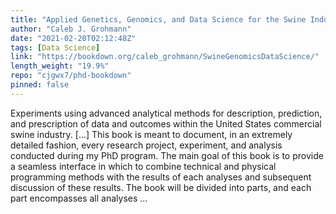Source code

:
 ```yaml
---
title: "Applied Genetics, Genomics, and Data Science for the Swine Industry: A Ph.D. Student’s Perspective"
author: "Caleb J. Grohmann"
date: "2021-02-20T02:12:48Z"
tags: [Data Science]
link: "https://bookdown.org/caleb_grohmann/SwineGenomicsDataScience/"
length_weight: "19.9%"
repo: "cjgwx7/phd-bookdown"
pinned: false
---
```


Experiments using advanced analytical methods for description, prediction, and prescription of data and outcomes within the United States commercial swine industry. [...] This book is meant to document, in an extremely detailed fashion, every research project, experiment, and analysis conducted during my PhD program. The main goal of this book is to provide a seamless interface in which to combine technical and physical programming methods with the results of each analyses and subsequent discussion of these results. The book will be divided into parts, and each part encompasses all analyses ...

····················

Exercise aim: Copy out every line from the records that has the word "bookdown".

Solution for this problem:
link: "https://bookdown.org/caleb_grohmann/SwineGenomicsDataScience/"
repo: "cjgwx7/phd-bookdown"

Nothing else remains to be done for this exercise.